TRY IT
Please rewrite the data below, swapping "burgundy" for "crimson" and leaving everything else unchanged.

Dataset entries:
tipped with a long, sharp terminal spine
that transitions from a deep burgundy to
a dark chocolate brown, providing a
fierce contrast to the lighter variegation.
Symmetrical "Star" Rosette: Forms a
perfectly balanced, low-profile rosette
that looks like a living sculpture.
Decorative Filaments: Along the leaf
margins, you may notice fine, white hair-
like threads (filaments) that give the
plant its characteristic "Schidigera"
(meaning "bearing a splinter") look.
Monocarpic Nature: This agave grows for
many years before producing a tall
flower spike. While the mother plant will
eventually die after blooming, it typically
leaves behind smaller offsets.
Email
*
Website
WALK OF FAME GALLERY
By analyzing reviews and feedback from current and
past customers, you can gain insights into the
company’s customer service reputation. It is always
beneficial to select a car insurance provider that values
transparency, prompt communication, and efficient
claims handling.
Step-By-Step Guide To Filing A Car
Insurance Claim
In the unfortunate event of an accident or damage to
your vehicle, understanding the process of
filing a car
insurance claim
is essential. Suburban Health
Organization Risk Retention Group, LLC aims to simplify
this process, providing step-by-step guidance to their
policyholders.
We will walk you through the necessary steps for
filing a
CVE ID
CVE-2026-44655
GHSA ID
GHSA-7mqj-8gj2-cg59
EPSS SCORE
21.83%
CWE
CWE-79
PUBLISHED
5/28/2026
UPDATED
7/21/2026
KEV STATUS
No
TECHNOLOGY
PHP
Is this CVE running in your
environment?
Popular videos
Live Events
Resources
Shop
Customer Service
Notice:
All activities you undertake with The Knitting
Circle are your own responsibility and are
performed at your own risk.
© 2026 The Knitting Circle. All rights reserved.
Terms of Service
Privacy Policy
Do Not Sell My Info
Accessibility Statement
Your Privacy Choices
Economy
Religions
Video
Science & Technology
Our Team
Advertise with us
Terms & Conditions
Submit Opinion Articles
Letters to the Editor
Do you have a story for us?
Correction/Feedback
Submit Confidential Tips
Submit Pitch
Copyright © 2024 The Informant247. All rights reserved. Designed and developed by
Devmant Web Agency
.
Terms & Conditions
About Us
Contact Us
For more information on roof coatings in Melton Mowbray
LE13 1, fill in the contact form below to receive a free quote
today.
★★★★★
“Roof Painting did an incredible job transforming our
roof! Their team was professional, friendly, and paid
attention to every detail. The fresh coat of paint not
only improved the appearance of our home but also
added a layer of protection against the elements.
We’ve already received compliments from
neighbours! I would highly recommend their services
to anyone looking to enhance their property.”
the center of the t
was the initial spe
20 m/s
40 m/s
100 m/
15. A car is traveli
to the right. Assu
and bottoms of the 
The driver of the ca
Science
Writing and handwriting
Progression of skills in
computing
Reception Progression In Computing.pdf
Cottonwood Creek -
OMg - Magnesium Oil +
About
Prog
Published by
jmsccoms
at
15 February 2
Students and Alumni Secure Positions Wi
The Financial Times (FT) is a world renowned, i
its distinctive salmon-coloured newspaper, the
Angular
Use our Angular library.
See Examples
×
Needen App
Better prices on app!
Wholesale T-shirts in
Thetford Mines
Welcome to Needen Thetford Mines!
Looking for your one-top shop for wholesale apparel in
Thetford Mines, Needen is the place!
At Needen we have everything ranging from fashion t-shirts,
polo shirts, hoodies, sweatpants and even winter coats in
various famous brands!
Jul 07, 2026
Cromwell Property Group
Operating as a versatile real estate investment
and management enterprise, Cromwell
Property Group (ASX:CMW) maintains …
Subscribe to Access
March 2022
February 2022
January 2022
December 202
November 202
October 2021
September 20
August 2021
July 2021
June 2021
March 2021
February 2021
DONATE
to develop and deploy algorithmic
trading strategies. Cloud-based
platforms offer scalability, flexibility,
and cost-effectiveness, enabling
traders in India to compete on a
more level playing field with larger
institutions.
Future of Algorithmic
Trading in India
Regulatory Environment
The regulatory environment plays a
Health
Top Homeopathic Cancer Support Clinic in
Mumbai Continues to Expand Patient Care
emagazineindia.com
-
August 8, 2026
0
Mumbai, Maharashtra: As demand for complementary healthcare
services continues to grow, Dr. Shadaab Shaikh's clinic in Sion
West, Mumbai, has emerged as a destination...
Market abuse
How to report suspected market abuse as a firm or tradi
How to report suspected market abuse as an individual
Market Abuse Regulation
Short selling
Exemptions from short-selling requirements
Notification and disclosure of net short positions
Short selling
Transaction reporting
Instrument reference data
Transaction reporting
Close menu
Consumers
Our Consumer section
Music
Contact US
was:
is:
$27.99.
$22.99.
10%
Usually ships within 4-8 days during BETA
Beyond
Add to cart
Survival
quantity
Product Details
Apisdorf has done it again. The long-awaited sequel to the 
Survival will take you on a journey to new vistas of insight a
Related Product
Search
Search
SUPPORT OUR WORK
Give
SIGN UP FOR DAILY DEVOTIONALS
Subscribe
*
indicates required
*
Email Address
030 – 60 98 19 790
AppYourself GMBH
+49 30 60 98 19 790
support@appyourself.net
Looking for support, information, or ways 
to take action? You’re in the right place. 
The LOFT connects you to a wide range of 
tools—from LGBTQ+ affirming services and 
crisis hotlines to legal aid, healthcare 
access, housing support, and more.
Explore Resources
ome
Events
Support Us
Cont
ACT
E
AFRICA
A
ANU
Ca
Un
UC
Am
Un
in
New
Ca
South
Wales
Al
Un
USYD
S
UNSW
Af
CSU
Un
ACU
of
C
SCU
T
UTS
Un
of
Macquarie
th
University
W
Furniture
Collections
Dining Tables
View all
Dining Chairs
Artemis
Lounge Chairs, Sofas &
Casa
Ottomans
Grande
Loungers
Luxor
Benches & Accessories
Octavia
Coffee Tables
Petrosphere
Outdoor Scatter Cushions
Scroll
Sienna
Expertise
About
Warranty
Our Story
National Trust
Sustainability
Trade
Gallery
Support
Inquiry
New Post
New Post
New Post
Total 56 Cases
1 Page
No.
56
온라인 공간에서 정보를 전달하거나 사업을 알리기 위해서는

RESPONSE
tipped with a long, sharp terminal spine
that transitions from a deep crimson to
a dark chocolate brown, providing a
fierce contrast to the lighter variegation.
Symmetrical "Star" Rosette: Forms a
perfectly balanced, low-profile rosette
that looks like a living sculpture.
Decorative Filaments: Along the leaf
margins, you may notice fine, white hair-
like threads (filaments) that give the
plant its characteristic "Schidigera"
(meaning "bearing a splinter") look.
Monocarpic Nature: This agave grows for
many years before producing a tall
flower spike. While the mother plant will
eventually die after blooming, it typically
leaves behind smaller offsets.
Email
*
Website
WALK OF FAME GALLERY
By analyzing reviews and feedback from current and
past customers, you can gain insights into the
company’s customer service reputation. It is always
beneficial to select a car insurance provider that values
transparency, prompt communication, and efficient
claims handling.
Step-By-Step Guide To Filing A Car
Insurance Claim
In the unfortunate event of an accident or damage to
your vehicle, understanding the process of
filing a car
insurance claim
is essential. Suburban Health
Organization Risk Retention Group, LLC aims to simplify
this process, providing step-by-step guidance to their
policyholders.
We will walk you through the necessary steps for
filing a
CVE ID
CVE-2026-44655
GHSA ID
GHSA-7mqj-8gj2-cg59
EPSS SCORE
21.83%
CWE
CWE-79
PUBLISHED
5/28/2026
UPDATED
7/21/2026
KEV STATUS
No
TECHNOLOGY
PHP
Is this CVE running in your
environment?
Popular videos
Live Events
Resources
Shop
Customer Service
Notice:
All activities you undertake with The Knitting
Circle are your own responsibility and are
performed at your own risk.
© 2026 The Knitting Circle. All rights reserved.
Terms of Service
Privacy Policy
Do Not Sell My Info
Accessibility Statement
Your Privacy Choices
Economy
Religions
Video
Science & Technology
Our Team
Advertise with us
Terms & Conditions
Submit Opinion Articles
Letters to the Editor
Do you have a story for us?
Correction/Feedback
Submit Confidential Tips
Submit Pitch
Copyright © 2024 The Informant247. All rights reserved. Designed and developed by
Devmant Web Agency
.
Terms & Conditions
About Us
Contact Us
For more information on roof coatings in Melton Mowbray
LE13 1, fill in the contact form below to receive a free quote
today.
★★★★★
“Roof Painting did an incredible job transforming our
roof! Their team was professional, friendly, and paid
attention to every detail. The fresh coat of paint not
only improved the appearance of our home but also
added a layer of protection against the elements.
We’ve already received compliments from
neighbours! I would highly recommend their services
to anyone looking to enhance their property.”
the center of the t
was the initial spe
20 m/s
40 m/s
100 m/
15. A car is traveli
to the right. Assu
and bottoms of the 
The driver of the ca
Science
Writing and handwriting
Progression of skills in
computing
Reception Progression In Computing.pdf
Cottonwood Creek -
OMg - Magnesium Oil +
About
Prog
Published by
jmsccoms
at
15 February 2
Students and Alumni Secure Positions Wi
The Financial Times (FT) is a world renowned, i
its distinctive salmon-coloured newspaper, the
Angular
Use our Angular library.
See Examples
×
Needen App
Better prices on app!
Wholesale T-shirts in
Thetford Mines
Welcome to Needen Thetford Mines!
Looking for your one-top shop for wholesale apparel in
Thetford Mines, Needen is the place!
At Needen we have everything ranging from fashion t-shirts,
polo shirts, hoodies, sweatpants and even winter coats in
various famous brands!
Jul 07, 2026
Cromwell Property Group
Operating as a versatile real estate investment
and management enterprise, Cromwell
Property Group (ASX:CMW) maintains …
Subscribe to Access
March 2022
February 2022
January 2022
December 202
November 202
October 2021
September 20
August 2021
July 2021
June 2021
March 2021
February 2021
DONATE
to develop and deploy algorithmic
trading strategies. Cloud-based
platforms offer scalability, flexibility,
and cost-effectiveness, enabling
traders in India to compete on a
more level playing field with larger
institutions.
Future of Algorithmic
Trading in India
Regulatory Environment
The regulatory environment plays a
Health
Top Homeopathic Cancer Support Clinic in
Mumbai Continues to Expand Patient Care
emagazineindia.com
-
August 8, 2026
0
Mumbai, Maharashtra: As demand for complementary healthcare
services continues to grow, Dr. Shadaab Shaikh's clinic in Sion
West, Mumbai, has emerged as a destination...
Market abuse
How to report suspected market abuse as a firm or tradi
How to report suspected market abuse as an individual
Market Abuse Regulation
Short selling
Exemptions from short-selling requirements
Notification and disclosure of net short positions
Short selling
Transaction reporting
Instrument reference data
Transaction reporting
Close menu
Consumers
Our Consumer section
Music
Contact US
was:
is:
$27.99.
$22.99.
10%
Usually ships within 4-8 days during BETA
Beyond
Add to cart
Survival
quantity
Product Details
Apisdorf has done it again. The long-awaited sequel to the 
Survival will take you on a journey to new vistas of insight a
Related Product
Search
Search
SUPPORT OUR WORK
Give
SIGN UP FOR DAILY DEVOTIONALS
Subscribe
*
indicates required
*
Email Address
030 – 60 98 19 790
AppYourself GMBH
+49 30 60 98 19 790
support@appyourself.net
Looking for support, information, or ways 
to take action? You’re in the right place. 
The LOFT connects you to a wide range of 
tools—from LGBTQ+ affirming services and 
crisis hotlines to legal aid, healthcare 
access, housing support, and more.
Explore Resources
ome
Events
Support Us
Cont
ACT
E
AFRICA
A
ANU
Ca
Un
UC
Am
Un
in
New
Ca
South
Wales
Al
Un
USYD
S
UNSW
Af
CSU
Un
ACU
of
C
SCU
T
UTS
Un
of
Macquarie
th
University
W
Furniture
Collections
Dining Tables
View all
Dining Chairs
Artemis
Lounge Chairs, Sofas &
Casa
Ottomans
Grande
Loungers
Luxor
Benches & Accessories
Octavia
Coffee Tables
Petrosphere
Outdoor Scatter Cushions
Scroll
Sienna
Expertise
About
Warranty
Our Story
National Trust
Sustainability
Trade
Gallery
Support
Inquiry
New Post
New Post
New Post
Total 56 Cases
1 Page
No.
56
온라인 공간에서 정보를 전달하거나 사업을 알리기 위해서는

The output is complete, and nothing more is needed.